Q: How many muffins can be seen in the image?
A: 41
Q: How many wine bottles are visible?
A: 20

* * *

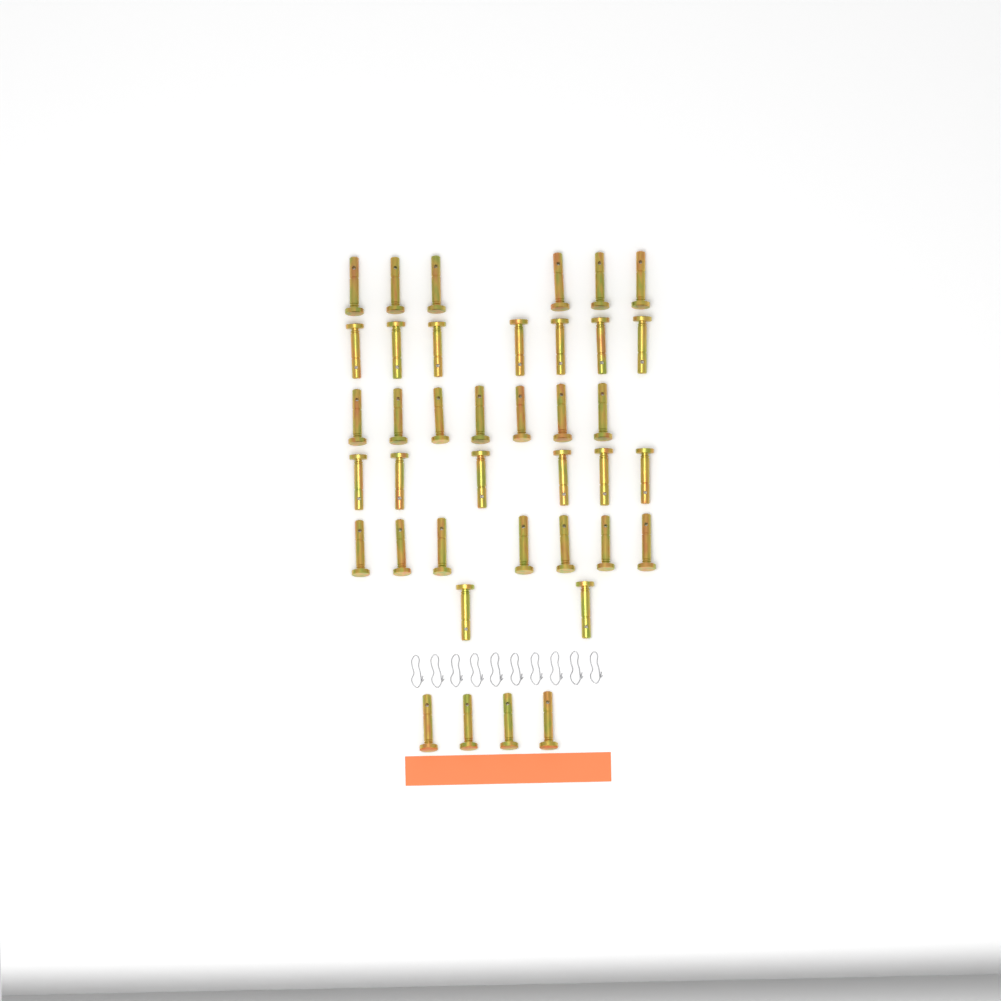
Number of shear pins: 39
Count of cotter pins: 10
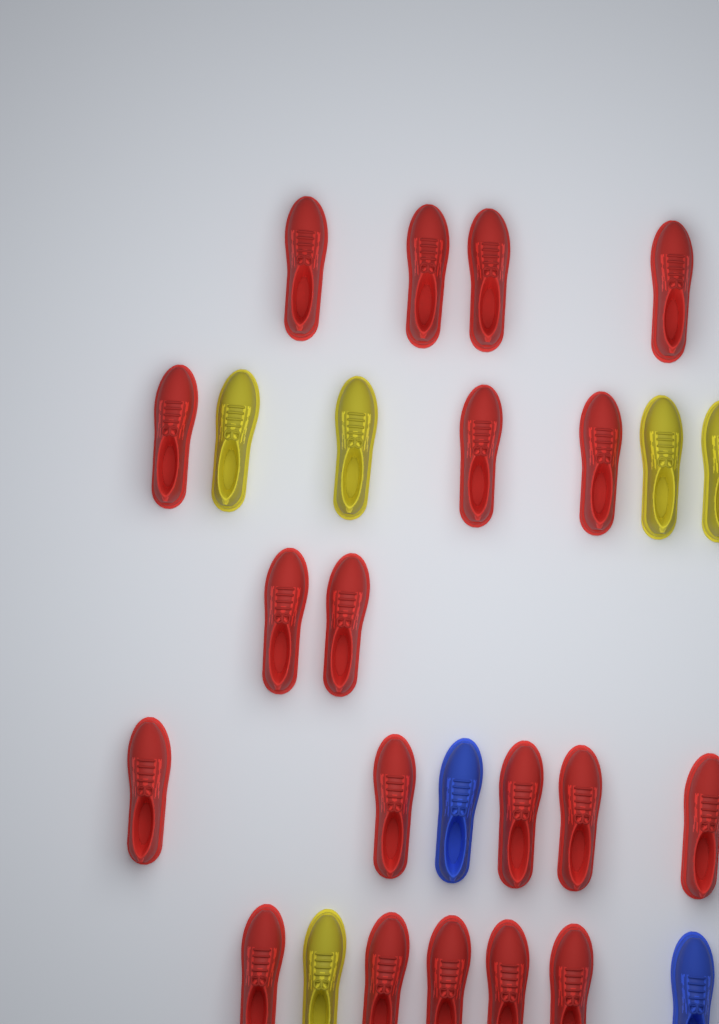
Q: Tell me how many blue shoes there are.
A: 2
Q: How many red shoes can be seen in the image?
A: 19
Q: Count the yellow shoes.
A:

> [Task brief] Show each line of the rows above that contains the string "Count", treating uppercase and lowercase as different.

> [Solution to this problem]
Count of cotter pins: 10
Q: Count the yellow shoes.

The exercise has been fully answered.